# [DIRECTIVE]
Convert the text read from all of the items below into one numbered list, one line per entry, with blank lines skipped and the pictures left out.

========

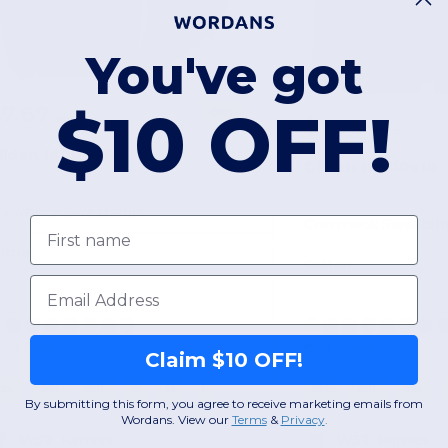
You've got
$10 OFF!
$7.67
-60%
$19.18
$7.75
$19.18
ildan 18000x50
Gildan 18000x10
rewneck Sweatshirt
First name
Crewneck Sweatshi
otton
Cotton
Email
+17 Colors
+17 Colors
Claim $10 OFF!
3XL
4XL
5XL
S
M
L
3XL
4XL
5XL
By submitting this form, you agree to receive marketing emails from
Wordans. View our
Terms
​
&
Privacy
.
W52
Kansas
W52
Kansas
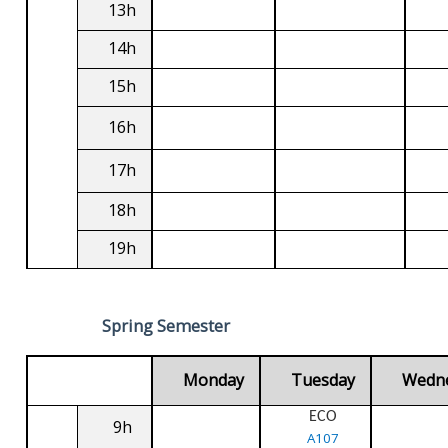
13h
14h
15h
16h
17h
18h
19h
Spring Semester
Monday
Tuesday
Wedn
ECO
9h
A107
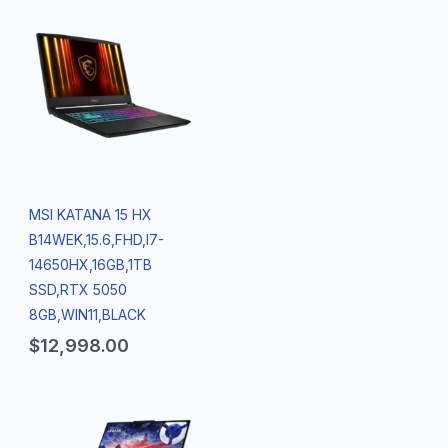
MSI KATANA 15 HX
B14WEK,15.6,FHD,I7-
14650HX,16GB,1TB
SSD,RTX 5050
8GB,WIN11,BLACK
$
12,998.00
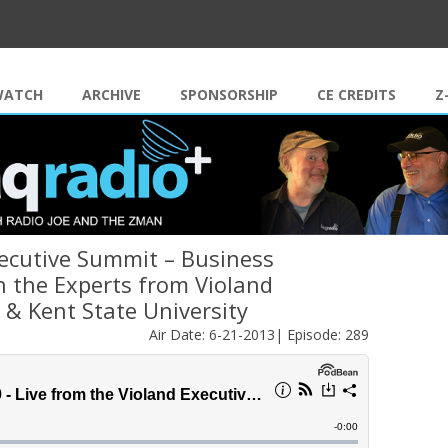
Skip to content
WATCH
ARCHIVE
SPONSORSHIP
CE CREDITS
Z
xecutive Summit – Business
 the Experts from Violand
& Kent State University
Air Date: 6-21-2013| Episode: 289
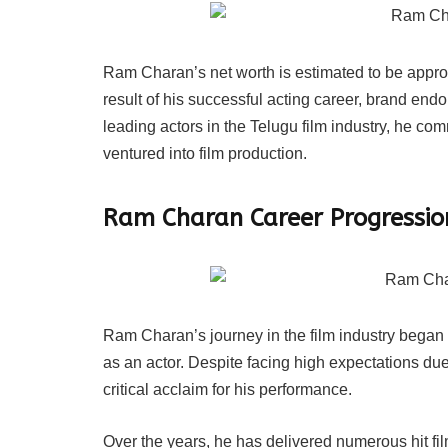
Ram Charan’s net worth is estimated to be approx
result of his successful acting career, brand en
leading actors in the Telugu film industry, he com
ventured into film production.
Ram Charan Career Progressio
Ram Charan’s journey in the film industry began 
as an actor. Despite facing high expectations due 
critical acclaim for his performance.
Over the years, he has delivered numerous hit f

========

# [WRITTEN RESPONSE]
1. You've got
2. $10 OFF!
3. $7.67
4. -60%
5. $19.18
6. $7.75
7. $19.18
8. ildan 18000x50
9. Gildan 18000x10
10. rewneck Sweatshirt
11. First name
12. Crewneck Sweatshi
13. otton
14. Cotton
15. Email
16. +17 Colors
17. +17 Colors
18. Claim $10 OFF!
19. 3XL
20. 4XL
21. 5XL
22. S
23. M
24. L
25. 3XL
26. 4XL
27. 5XL
28. By submitting this form, you agree to receive marketing emails from
29. Wordans. View our
30. Terms
31. ​
32. &
33. Privacy
34. .
35. W52
36. Kansas
37. W52
38. Kansas
39. 13h
40. 14h
41. 15h
42. 16h
43. 17h
44. 18h
45. 19h
46. Spring Semester
47. Monday
48. Tuesday
49. Wedn
50. ECO
51. 9h
52. A107
53. MSI KATANA 15 HX
54. B14WEK,15.6,FHD,I7-
55. 14650HX,16GB,1TB
56. SSD,RTX 5050
57. 8GB,WIN11,BLACK
58. $
59. 12,998.00
60. Skip to content
61. WATCH
62. ARCHIVE
63. SPONSORSHIP
64. CE CREDITS
65. Z
66. xecutive Summit – Business
67.  the Experts from Violand
68. & Kent State University
69. Air Date: 6-21-2013| Episode: 289
70. Ram Charan’s net worth is estimated to be approx
71. result of his successful acting career, brand en
72. leading actors in the Telugu film industry, he com
73. ventured into film production.
74. Ram Charan Career Progressio
75. Ram Charan’s journey in the film industry began 
76. as an actor. Despite facing high expectations due 
77. critical acclaim for his performance.
78. Over the years, he has delivered numerous hit f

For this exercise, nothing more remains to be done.